### WHAT YOU HAVE TO DO
The string "Bundesstaaten" may appear in lines of the listing. Report each line where it does.

### DATASET
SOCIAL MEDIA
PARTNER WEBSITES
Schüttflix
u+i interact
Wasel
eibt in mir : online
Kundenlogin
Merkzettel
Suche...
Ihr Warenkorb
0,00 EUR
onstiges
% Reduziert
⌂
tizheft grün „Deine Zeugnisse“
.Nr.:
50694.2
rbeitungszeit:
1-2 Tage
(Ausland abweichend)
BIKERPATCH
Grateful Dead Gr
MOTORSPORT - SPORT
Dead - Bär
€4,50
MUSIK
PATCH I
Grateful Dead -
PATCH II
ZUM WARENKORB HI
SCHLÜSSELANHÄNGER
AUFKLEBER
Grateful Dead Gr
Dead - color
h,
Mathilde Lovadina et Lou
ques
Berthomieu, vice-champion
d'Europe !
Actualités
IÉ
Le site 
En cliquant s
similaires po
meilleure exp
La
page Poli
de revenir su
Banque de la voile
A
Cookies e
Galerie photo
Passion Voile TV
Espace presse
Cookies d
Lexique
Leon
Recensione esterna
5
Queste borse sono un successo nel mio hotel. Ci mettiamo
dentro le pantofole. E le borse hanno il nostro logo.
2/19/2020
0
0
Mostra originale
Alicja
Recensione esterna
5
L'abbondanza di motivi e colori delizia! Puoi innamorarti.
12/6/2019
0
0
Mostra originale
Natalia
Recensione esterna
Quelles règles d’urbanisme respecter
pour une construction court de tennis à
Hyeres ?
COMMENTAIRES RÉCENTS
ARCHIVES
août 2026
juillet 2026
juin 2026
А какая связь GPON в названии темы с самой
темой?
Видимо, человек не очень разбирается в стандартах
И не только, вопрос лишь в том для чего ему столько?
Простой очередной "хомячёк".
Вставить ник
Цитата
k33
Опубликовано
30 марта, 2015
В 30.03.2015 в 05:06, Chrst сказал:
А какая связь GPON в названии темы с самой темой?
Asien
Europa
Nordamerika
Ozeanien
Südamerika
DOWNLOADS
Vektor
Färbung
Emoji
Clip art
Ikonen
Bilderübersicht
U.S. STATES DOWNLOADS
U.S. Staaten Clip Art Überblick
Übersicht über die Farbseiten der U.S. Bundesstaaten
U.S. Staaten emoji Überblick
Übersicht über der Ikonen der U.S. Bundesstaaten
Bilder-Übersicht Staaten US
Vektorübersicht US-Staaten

### ANSWER TO THIS TASK
Übersicht über die Farbseiten der U.S. Bundesstaaten
Übersicht über der Ikonen der U.S. Bundesstaaten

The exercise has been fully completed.